Zimbabwe’s Judiciary
The Judiciary [sic] Service Commission, JSC has placed orders for 64 wigs made of horsehair from the exclusive and expensive Stanley Ley Legal Outfitters in England, according to a highly placed source in the JSC.
The price of wigs at the shop — established in 1903 in the Chancery Lane area of the City of London — ranges between Ksh.2,426,000 (US$2,426) and Ksh.327,400 (US$3,274,) each.
The JSC ordered 64 wigs at Ksh.242,600 (US$2,426) each costing a total of Ksh.15,528,600 (US$155,286).
Zimbabwe is currently going through tough economic times forcing Lloyd Msipa a Zimbabwean lawyer and political commentator based in London to term this is an extravagance.

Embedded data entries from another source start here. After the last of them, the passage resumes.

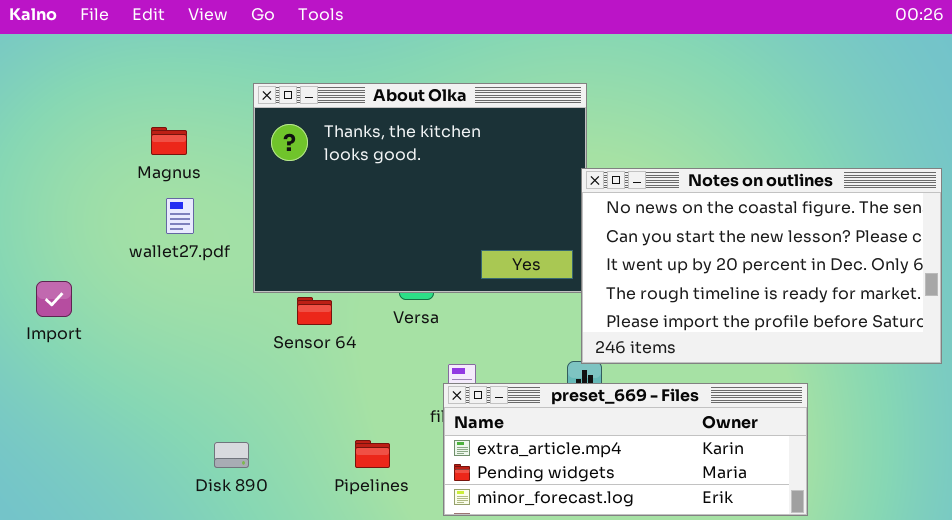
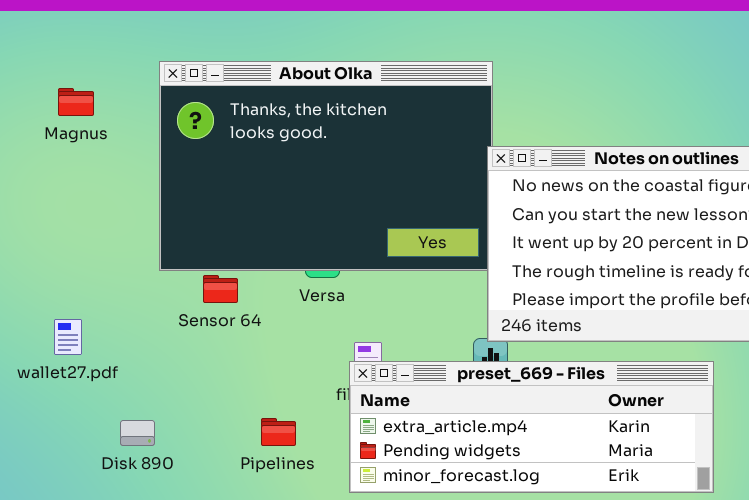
Magnus: [151,127,187,155] -> [58,88,94,116], moved
wallet27.pdf: [166,198,194,234] -> [54,319,82,355], moved

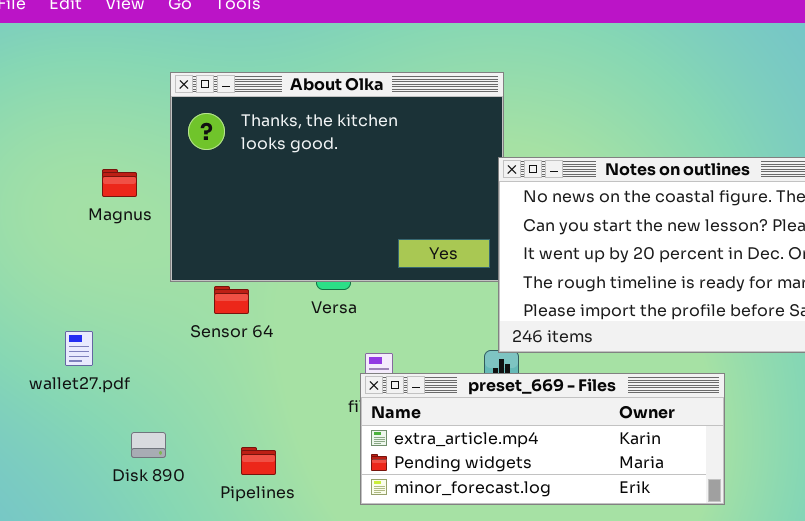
Magnus: [58,88,94,116] -> [102,169,137,197], moved
Pipelines: [261,418,296,446] -> [241,447,276,475], moved

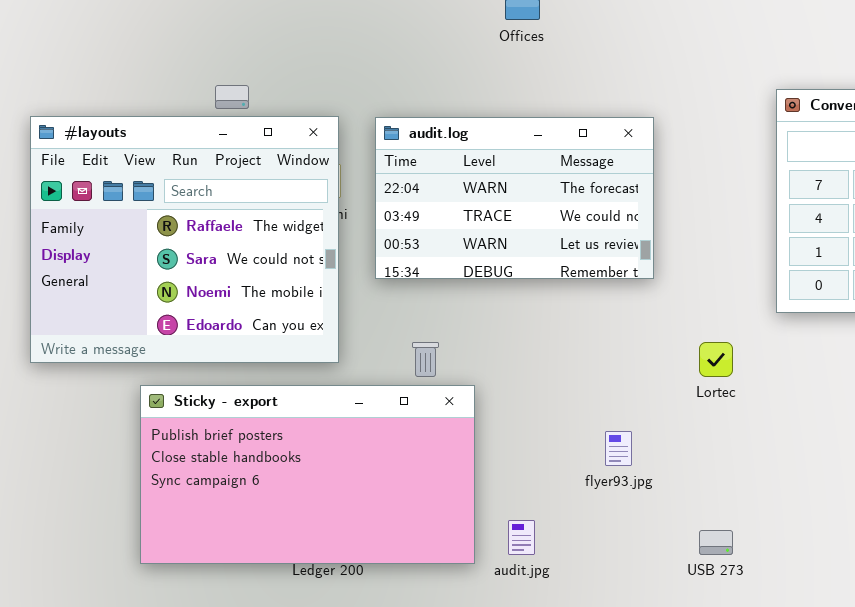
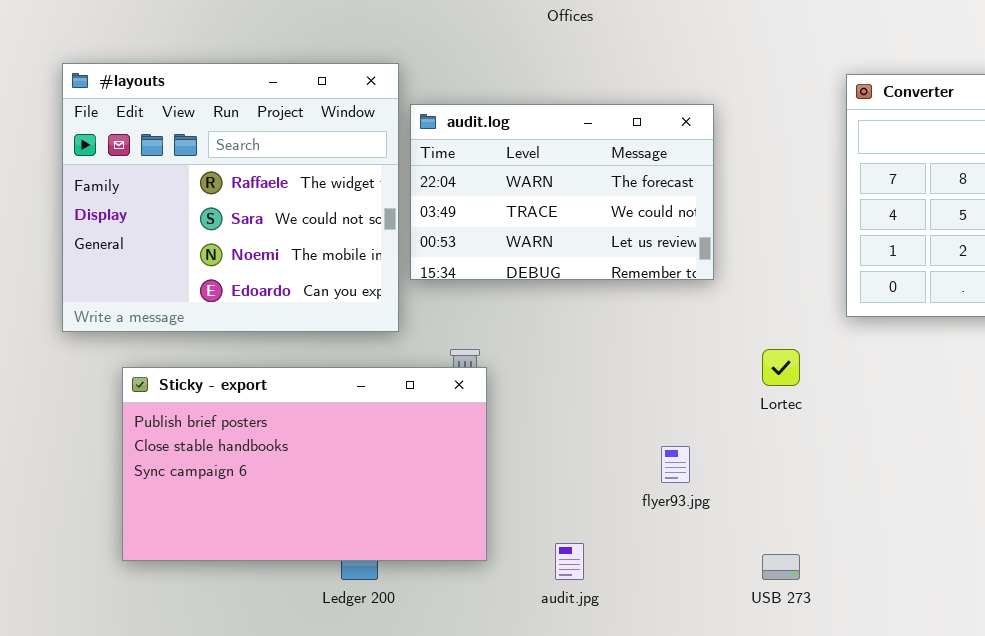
#layouts: [30,116,339,363] -> [62,63,399,332], moved
Sticky - export: [140,385,475,564] -> [122,367,487,561], moved

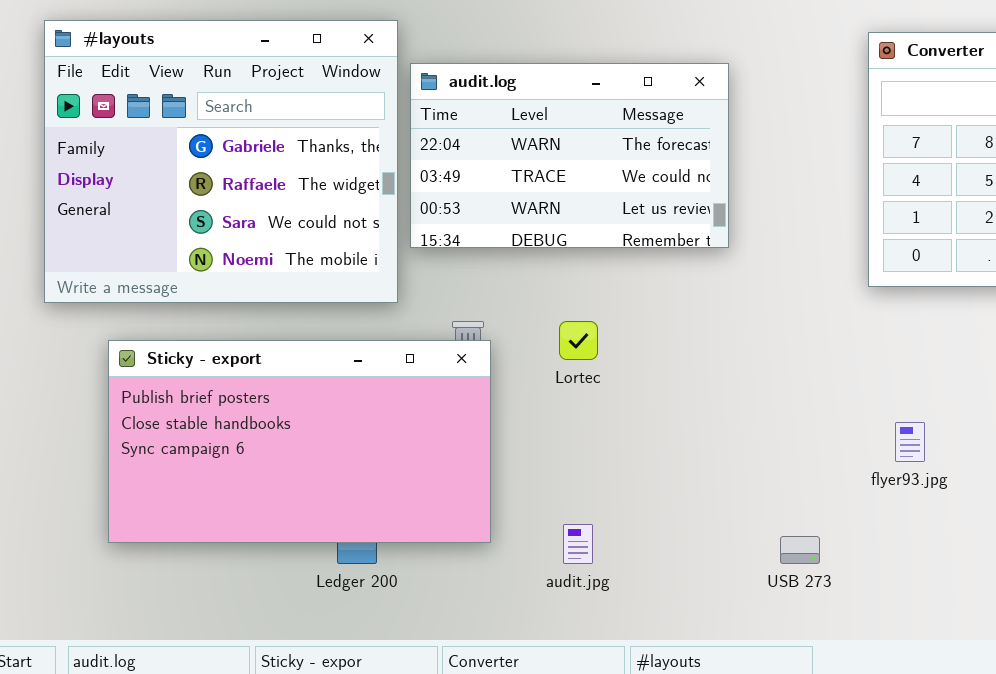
#layouts: [62,63,399,332] -> [44,20,398,303], scrolled up 1 row
Lortec: [762,349,800,386] -> [559,321,598,360], moved
flyer93.jpg: [661,446,690,483] -> [895,422,925,462], moved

Can’t the judges function without the wigs? Why spend thousands of dollars on those wigs when the people in the country have no food?
— Yvonne Dalitso Zulu🇿🇲 (@YvonneDalitso) April 4, 2019
What is the role of the wigs? Does one forget law without it? Does one pass incorrect judgement just because they are presiding over a case without wearing the wig?
— Nyota (@omuwiwomusolo) April 4, 2019
The wigs history is known to have originated from the British colonial periods. They left their wigs behind after colonizing Africa.
They are so old-fashioned and so uncomfortable, that even British barristers have stopped wearing them. But in former British colonies — Kenya, Zimbabwe, Ghana, Malawi and others — they live on, worn by judges and lawyers.
In Kenya, former chief justice Willy Mutunga appealed to remove the wigs from the courtroom, arguing that they were a foreign imposition, not a Kenyan tradition.
He swapped the traditional British red robes for “Kenyanized” green and yellow ones. He called the wigs “dreadful.”
But that outlook wasn’t shared by many Kenyan judges and lawyers, who saw the wigs and robes as their own uniforms, items that elevate a courtroom, despite — or because of — their colonial links.
“It was met with consternation from within the bench and the bar,” said Isaac Okero, president of the Law Society of Kenya.
Okero is a defender of the wig and the robe and argues that they represent more than a British tradition, but something that distinguishes the country’s judges.
“I don’t feel at all that it has any negative connotation of colonialism. It has risen beyond that. It is a tradition of the Kenyan bar,” he said.
However, Kenya’s current chief justice, David Maraga, has indicated that he wants to revert to the colonial traditions. During his swearing-in ceremony, he wore a long white wig and the British-style red robe. Many Kenyans were perplexed.
The curly horsehair wigs have been used in court since the 1600s, during the reign of Charles II, when they became a symbol of the British judicial system.
Some historians say they were initially popularized by France’s King Louis XIV, who was trying to conceal his balding head.
By the 18th century, they were meant to distinguish judges and lawyers — and other members of the upper crust. Enter the word “bigwig” into the lexicon.
Other countries in the British Commonwealth, such as Australia and Canada, also inherited the wigs and robes but have moved toward removing them from courtrooms.
An Australian chief justice last year demanded that barristers remove their wigs before addressing her.
In Britain, the House of Commons recently lifted the requirement that clerks, who are experts in parliamentary law, wear wigs. John Bercow, the speaker, said the change would promote a “marginally less stuffy and forbidding image of this chamber.” But aside from the wigs, African courts have adapted to a post-colonial context.